Abiove did not respond to Reuters' questions on whether its
members ever turned down a purchase from Cotrisal or Cotrijal,
and did not provide further evidence of its efforts to remove
grain from indigenous lands from its supply chain.
'A NEFARIOUS PRACTICE'
Reuters reviewed court records including a November 2018
Cotrisal invoice for herbicide purchases against future delivery
of grains issued to a farmer being sued by federal prosecutors
for leasing land to plant soy in Serrinha.
Court rulings in 2017 and 2018, reviewed by the news agency,
ordered the seizure of tons of soy grown on Indigenous lands
from silos operated by Cotrisal, Cotrijal and other
cooperatives.
Cotrisal and Cotrijal did not respond to requests for
comment on the seizures.
In a July 2022 decision ordering measures to stop the
practice, Federal Judge Diogo Edele Pimentel said private
leasing of lands in the Nonoai territory was a major source of
division.
"It is a nefarious practice of private appropriation of a
public good, completely disfiguring its collective nature and
deepening inequality in these communities," he wrote.
Nascimento, the Nonoai chief, as well as his son and a
former FUNAI official, were fined a total of around 4.5 million
reais (nearly $800,000) for embezzling profits from the illegal
leases, according to a July 2019 ruling seen by Reuters.
Nascimento said an appeal is pending, and that "all is back
to normal," with non-Indigenous farmers delivering their
harvests to the same coops, including Cotrisal.
"The soy is sold on the local market.

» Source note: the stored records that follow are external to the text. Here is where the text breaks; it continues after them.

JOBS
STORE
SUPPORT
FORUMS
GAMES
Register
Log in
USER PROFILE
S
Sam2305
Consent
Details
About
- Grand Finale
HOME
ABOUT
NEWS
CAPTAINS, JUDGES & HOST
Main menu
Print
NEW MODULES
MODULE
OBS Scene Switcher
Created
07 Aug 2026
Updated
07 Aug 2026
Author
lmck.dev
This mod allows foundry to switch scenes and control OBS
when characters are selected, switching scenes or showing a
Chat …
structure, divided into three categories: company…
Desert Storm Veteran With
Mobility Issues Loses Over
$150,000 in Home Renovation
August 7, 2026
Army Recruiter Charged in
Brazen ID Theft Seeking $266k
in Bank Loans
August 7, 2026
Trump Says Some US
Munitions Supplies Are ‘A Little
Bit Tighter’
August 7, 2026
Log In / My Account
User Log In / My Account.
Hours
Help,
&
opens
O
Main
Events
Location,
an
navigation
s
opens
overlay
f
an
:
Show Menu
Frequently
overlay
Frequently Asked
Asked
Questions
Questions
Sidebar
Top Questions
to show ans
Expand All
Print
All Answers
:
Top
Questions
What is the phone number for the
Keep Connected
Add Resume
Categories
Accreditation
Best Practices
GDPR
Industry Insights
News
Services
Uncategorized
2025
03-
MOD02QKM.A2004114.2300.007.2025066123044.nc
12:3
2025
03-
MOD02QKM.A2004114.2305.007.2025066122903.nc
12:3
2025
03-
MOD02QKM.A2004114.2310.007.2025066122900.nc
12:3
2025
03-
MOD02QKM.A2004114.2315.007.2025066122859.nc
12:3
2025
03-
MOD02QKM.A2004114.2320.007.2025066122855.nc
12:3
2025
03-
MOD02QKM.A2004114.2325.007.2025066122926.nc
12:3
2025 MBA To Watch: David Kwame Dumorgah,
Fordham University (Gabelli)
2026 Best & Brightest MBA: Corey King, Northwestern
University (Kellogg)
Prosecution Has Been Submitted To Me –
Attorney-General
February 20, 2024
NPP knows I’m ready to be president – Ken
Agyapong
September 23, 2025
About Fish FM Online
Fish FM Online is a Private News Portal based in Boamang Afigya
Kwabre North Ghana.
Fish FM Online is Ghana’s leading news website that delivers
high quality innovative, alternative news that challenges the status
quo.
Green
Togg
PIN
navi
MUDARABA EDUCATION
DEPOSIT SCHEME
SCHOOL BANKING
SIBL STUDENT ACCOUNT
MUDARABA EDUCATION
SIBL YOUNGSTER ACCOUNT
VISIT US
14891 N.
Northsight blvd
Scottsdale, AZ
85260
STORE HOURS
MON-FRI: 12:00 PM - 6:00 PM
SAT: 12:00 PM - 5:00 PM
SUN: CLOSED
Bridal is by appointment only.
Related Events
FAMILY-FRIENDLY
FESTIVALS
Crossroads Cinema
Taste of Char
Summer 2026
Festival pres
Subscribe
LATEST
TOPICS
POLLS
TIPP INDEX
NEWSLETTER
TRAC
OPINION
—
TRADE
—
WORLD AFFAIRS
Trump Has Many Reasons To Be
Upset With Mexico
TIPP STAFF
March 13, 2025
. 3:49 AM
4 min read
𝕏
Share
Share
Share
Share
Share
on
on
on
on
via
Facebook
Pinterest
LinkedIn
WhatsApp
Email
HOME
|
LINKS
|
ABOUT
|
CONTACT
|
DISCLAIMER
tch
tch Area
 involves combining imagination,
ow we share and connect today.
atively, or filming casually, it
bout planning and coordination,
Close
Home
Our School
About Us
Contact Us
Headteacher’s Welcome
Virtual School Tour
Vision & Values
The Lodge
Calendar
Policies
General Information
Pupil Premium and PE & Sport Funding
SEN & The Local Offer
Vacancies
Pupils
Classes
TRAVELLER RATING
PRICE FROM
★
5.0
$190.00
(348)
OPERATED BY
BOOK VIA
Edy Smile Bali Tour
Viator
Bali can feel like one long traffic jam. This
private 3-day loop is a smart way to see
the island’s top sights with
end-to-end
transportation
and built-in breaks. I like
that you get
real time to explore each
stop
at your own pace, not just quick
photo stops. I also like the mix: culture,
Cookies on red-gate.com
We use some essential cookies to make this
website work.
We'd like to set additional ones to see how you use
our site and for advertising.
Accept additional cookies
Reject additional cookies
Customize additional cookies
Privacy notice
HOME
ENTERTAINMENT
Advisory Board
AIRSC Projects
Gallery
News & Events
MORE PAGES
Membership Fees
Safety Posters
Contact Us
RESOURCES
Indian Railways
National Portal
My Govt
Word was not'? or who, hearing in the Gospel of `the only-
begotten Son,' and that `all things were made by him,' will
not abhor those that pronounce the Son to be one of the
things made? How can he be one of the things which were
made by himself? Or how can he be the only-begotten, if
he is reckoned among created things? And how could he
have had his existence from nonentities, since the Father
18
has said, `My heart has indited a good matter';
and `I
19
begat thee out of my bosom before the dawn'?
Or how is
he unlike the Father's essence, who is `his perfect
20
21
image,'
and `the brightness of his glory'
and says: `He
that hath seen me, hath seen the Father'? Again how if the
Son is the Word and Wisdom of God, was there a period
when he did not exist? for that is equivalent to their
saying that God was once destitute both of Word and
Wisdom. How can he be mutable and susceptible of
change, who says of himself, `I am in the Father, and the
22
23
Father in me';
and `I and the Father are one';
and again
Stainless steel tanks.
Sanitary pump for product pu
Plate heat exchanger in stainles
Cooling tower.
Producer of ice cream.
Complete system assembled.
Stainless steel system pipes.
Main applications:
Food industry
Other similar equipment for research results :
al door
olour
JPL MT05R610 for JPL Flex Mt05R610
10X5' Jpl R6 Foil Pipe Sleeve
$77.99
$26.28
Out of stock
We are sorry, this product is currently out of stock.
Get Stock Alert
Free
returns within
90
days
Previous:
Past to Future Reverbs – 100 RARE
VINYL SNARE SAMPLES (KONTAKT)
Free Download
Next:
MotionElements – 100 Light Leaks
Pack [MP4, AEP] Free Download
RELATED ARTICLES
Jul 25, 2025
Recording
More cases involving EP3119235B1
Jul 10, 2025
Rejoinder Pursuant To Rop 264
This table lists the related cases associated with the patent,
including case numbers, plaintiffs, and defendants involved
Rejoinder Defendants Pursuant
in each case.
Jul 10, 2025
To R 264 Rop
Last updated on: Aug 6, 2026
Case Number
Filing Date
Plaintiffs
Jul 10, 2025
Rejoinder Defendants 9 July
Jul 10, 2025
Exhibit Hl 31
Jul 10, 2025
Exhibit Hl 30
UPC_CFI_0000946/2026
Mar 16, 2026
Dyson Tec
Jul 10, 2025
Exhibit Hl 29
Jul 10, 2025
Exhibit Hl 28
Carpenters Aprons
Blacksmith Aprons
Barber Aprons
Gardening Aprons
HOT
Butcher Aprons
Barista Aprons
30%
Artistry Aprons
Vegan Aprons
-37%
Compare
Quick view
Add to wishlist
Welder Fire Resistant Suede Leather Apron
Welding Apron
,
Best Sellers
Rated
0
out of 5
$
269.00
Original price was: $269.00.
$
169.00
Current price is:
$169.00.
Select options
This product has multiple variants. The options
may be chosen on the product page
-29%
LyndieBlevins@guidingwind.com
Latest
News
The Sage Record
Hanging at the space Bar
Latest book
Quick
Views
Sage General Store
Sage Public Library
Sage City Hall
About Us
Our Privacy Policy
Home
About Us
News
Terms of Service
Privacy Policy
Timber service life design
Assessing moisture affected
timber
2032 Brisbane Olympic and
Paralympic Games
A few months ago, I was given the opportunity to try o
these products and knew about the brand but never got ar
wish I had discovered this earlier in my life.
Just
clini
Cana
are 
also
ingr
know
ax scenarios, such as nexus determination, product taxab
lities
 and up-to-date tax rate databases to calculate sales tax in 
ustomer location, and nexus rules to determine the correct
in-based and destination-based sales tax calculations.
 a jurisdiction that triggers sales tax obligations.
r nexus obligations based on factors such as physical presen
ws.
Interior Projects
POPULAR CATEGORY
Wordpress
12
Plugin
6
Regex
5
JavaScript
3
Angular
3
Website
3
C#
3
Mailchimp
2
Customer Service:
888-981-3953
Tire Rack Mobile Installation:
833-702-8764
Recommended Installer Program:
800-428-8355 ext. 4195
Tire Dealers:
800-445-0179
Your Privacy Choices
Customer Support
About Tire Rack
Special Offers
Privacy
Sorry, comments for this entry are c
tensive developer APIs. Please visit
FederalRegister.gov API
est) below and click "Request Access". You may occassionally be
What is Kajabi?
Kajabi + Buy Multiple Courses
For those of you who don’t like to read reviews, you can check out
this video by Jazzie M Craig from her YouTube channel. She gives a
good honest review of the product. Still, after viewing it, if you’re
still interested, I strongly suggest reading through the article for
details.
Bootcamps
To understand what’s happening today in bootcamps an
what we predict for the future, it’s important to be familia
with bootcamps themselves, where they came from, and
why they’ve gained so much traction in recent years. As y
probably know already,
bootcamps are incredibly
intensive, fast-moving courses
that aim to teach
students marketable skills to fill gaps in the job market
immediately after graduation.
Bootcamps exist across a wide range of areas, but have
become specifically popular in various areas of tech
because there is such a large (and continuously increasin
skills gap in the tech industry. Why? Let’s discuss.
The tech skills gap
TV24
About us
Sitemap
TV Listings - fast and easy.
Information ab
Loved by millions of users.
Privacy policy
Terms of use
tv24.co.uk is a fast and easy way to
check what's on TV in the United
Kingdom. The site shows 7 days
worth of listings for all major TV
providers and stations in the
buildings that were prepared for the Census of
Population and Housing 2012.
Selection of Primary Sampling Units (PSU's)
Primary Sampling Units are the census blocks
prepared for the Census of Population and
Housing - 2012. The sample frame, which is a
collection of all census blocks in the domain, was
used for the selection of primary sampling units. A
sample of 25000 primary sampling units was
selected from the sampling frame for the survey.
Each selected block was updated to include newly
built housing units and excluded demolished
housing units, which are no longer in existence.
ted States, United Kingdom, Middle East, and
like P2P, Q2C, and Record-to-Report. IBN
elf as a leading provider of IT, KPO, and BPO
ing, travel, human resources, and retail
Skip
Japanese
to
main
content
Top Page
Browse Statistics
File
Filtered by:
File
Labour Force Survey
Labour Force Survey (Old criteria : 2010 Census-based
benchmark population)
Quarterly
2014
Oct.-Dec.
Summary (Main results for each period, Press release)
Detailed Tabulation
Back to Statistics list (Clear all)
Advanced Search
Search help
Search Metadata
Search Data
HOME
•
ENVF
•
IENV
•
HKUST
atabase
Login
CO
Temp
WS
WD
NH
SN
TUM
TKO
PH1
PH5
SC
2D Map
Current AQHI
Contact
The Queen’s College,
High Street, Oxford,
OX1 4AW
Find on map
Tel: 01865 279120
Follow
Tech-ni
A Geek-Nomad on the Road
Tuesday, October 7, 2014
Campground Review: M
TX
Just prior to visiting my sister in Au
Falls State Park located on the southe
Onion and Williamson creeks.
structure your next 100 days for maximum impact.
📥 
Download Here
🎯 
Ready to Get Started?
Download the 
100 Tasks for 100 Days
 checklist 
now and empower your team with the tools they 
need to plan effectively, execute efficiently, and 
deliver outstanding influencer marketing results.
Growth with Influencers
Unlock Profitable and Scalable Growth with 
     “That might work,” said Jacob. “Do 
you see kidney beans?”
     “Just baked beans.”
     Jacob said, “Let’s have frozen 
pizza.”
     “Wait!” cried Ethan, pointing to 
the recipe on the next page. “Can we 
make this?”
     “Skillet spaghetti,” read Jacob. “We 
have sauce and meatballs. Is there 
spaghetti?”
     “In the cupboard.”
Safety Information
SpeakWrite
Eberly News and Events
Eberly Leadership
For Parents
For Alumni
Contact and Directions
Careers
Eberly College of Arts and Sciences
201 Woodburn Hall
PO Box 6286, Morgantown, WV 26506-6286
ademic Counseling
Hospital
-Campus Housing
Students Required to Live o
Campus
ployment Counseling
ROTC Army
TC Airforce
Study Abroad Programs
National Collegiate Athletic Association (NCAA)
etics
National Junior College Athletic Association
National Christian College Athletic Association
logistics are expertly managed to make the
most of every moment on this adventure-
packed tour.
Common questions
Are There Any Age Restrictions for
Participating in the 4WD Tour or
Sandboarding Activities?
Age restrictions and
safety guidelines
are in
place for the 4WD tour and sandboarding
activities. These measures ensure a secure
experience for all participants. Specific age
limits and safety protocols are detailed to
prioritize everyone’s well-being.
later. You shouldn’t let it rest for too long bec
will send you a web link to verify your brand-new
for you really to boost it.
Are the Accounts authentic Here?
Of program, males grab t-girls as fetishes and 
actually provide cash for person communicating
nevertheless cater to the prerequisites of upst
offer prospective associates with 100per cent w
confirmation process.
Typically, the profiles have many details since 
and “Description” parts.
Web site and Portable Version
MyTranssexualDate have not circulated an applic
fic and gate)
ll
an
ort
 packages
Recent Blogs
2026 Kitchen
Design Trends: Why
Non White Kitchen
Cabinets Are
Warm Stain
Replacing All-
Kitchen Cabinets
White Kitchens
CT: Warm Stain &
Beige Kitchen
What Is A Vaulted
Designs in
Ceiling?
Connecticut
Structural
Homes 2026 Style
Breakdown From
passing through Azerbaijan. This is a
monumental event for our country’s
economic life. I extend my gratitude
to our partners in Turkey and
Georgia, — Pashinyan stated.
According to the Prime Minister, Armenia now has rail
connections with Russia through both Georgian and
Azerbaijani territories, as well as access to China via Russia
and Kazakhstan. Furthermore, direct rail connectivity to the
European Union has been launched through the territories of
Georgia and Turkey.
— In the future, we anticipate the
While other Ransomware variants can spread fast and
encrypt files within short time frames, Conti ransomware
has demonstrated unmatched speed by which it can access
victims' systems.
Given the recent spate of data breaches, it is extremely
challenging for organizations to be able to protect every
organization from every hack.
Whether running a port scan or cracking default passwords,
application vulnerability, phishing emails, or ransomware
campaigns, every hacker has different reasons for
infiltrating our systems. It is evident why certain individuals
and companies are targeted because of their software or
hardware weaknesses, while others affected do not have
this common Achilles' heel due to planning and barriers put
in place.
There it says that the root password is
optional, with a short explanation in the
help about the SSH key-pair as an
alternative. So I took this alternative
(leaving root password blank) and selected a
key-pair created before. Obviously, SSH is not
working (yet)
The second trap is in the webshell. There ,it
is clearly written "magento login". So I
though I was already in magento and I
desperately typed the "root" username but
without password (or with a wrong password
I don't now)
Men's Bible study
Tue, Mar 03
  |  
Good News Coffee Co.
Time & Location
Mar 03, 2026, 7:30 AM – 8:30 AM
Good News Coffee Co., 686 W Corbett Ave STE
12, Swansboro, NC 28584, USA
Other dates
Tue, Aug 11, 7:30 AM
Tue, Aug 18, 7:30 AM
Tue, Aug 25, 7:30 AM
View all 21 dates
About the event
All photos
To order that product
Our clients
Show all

There are farm
cooperatives all around the Indigenous territories. There is
Cotrisal... and other large cooperatives which buy any quantity
of soy, corn, everything," he said.
Reuters could not independently verify whether the lawsuit
remains active.
In 2021, 11 members of the Serrinha community filed a civil
lawsuit in the federal court of Carazinho, Rio Grande do Sul,
accusing their chief Claudino of controlling the territory's soy
trade to enrich his family.
The 2021 lawsuit reviewed by Reuters said Claudino has
crushed dissent with "violence, oppression and human rights
violations."
In a telephone interview, Claudino said his opponents spread
lies about his leadership and that most of the community
supports him. The lawsuit is ongoing.
Claudino remains under investigation - but has not been
charged - in connection with a double homicide in Serrinha in
2021, which police and local community members link to land and
power disputes fueled by the soy trade. He denies involvement in
the killings.
At least 30 families who objected publicly to Claudino's
involvement in the soy trade have left the reservation since
October 2021. Several had their homes looted and ransacked,
according to three of the victims and a 2022 report by the
federal human rights commission, which connected the violence to
the land leases.
Claudino said only a dozen families left the reservation in
recent years, some of whom have returned.
"Some are back already. I allowed it. But I'm not going to
let people come here and make trouble for me again," he said.